İnsanoğlu, eşyayı ölçme girişiminin sonucunda sayıyı fark eder, daha sonra âlemin sayısal bir düzen üzerine kurulu olduğunu anlar. Her toplumun sayıyı düşünüp sembolleştirmesi, bu bilginin Allah vergisi olarak doğamızda var olduğuna işaret etmektedir. Sayılar, âlemin kozmik dilidir. Bu yüzden evrendeki varlıkların sırrı, bu dilin çözülüp anlaşılmasıyla bilinebilir. Nitekim İbnü’l-Arabî de sayının ilâhî mertebeden sırlar taşıdığını belirtmekte ve sayının ilkelerinden hareketle varoluşun ilâhî sırlarının bilinebileceğini düşünmektedir.
Rüya ise insanı, onun ruhsal dünyasını ve bilinçaltını anlamada başvurulan kadim metotlardan biridir. İbnü’l-Arabî rüyaların ta’birini varlık mertebeleri anlayışıyla açıklamaktadır ve onun düşüncesinde rüya, insanın varoluş serüvenine dair mühim ipuçları barındıran hakikatler içermektedir.
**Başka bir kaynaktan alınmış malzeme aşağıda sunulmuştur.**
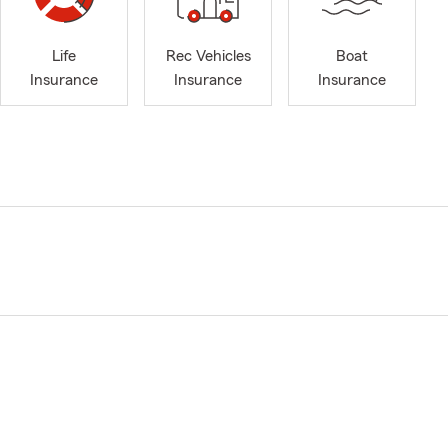
Life
Rec Vehicles
Boat
Insurance
Insurance
Insurance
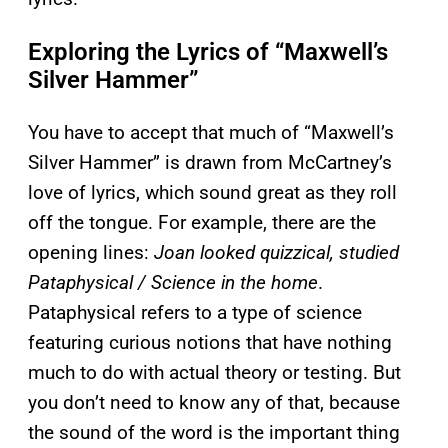
Exploring the Lyrics of “Maxwell’s
Silver Hammer”
You have to accept that much of “Maxwell’s
Silver Hammer” is drawn from McCartney’s
love of lyrics, which sound great as they roll
off the tongue. For example, there are the
opening lines:
Joan looked quizzical, studied
Pataphysical / Science in the home
.
Pataphysical refers to a type of science
featuring curious notions that have nothing
much to do with actual theory or testing. But
you don’t need to know any of that, because
the sound of the word is the important thing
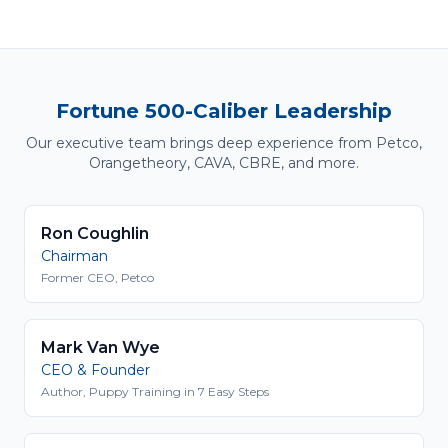
Fortune 500-Caliber Leadership
Our executive team brings deep experience from Petco,
Orangetheory, CAVA, CBRE, and more.
Ron Coughlin
Chairman
Former CEO, Petco
Mark Van Wye
CEO & Founder
Author, Puppy Training in 7 Easy Steps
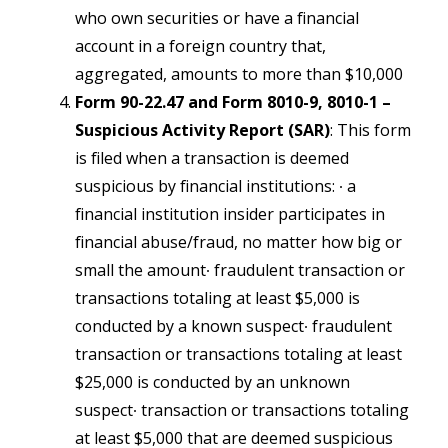
who own securities or have a financial
account in a foreign country that,
aggregated, amounts to more than $10,000
Form 90-22.47 and Form 8010-9, 8010-1 –
Suspicious Activity Report (SAR)
: This form
is filed when a transaction is deemed
suspicious by financial institutions:
∙ a
financial institution insider participates in
financial abuse/fraud, no matter how big or
small the amount∙ fraudulent transaction or
transactions totaling at least $5,000 is
conducted by a known suspect∙ fraudulent
transaction or transactions totaling at least
$25,000 is conducted by an unknown
suspect∙ transaction or transactions totaling
at least $5,000 that are deemed suspicious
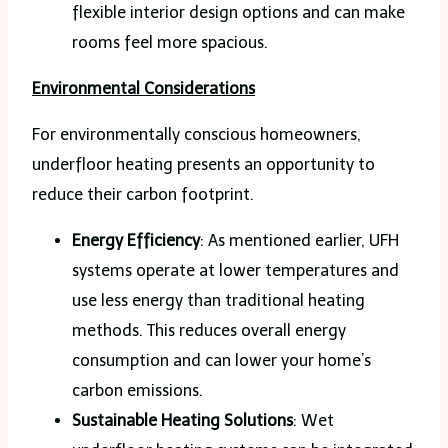
flexible interior design options and can make
rooms feel more spacious.
Environmental Considerations
For environmentally conscious homeowners,
underfloor heating presents an opportunity to
reduce their carbon footprint.
Energy Efficiency
: As mentioned earlier, UFH
systems operate at lower temperatures and
use less energy than traditional heating
methods. This reduces overall energy
consumption and can lower your home’s
carbon emissions.
Sustainable Heating Solutions
: Wet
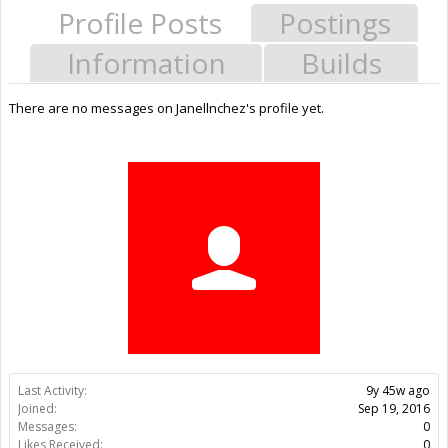
Profile Posts
Postings
Information
Builds
There are no messages on Janellnchez's profile yet.
Last Activity:
9y 45w ago
Joined:
Sep 19, 2016
Messages:
0
Likes Received:
0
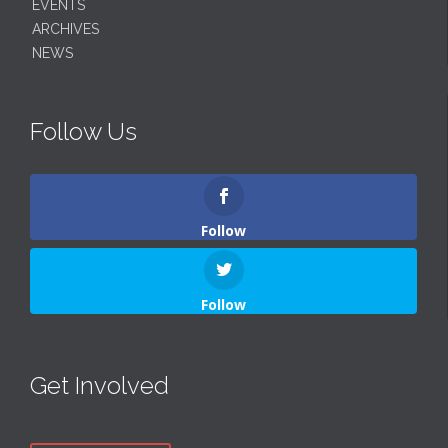
EVENTS
ARCHIVES
NEWS
Follow Us
Follow
Follow
Get Involved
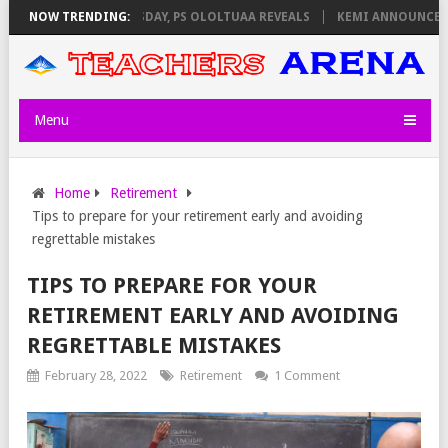
GILATORS ON THURSDAY, PS OLOLTUAA REVEALS
NOW TRENDING:
KEMI ANNOUNCES VIR
Menu
Home
Retirement
Tips to prepare for your retirement early and avoiding
regrettable mistakes
TIPS TO PREPARE FOR YOUR
RETIREMENT EARLY AND AVOIDING
REGRETTABLE MISTAKES
February 28, 2022
Retirement
1 Comment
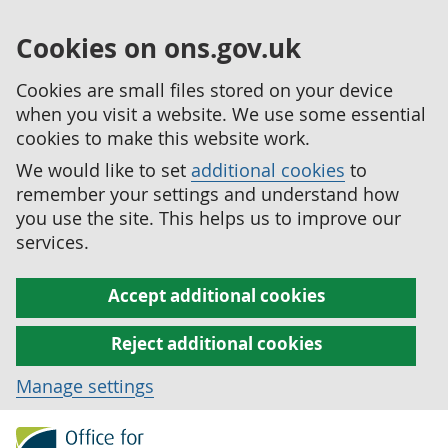
Cookies on ons.gov.uk
Cookies are small files stored on your device
when you visit a website. We use some essential
cookies to make this website work.
We would like to set
additional cookies
to
remember your settings and understand how
you use the site. This helps us to improve our
services.
Accept additional cookies
Reject additional cookies
Manage settings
Birinci bölümünde İbnü’l-Arabî’nin rüyalara dair yaptığı değerlendirmeler, ikinci bölümünde ise sayı ile varlık arasında kurulan irtibat üzerinde durulan “İbnü’l-Arabî — Sayılar ve Rüyalar” isimli bu eser, İbnü’l-Arabî’nin sayıları ve rüyaları nasıl bir irtibat üzerinden ele aldığını anlamamızda oldukça aydınlatıcı ve bilgilendiricidir.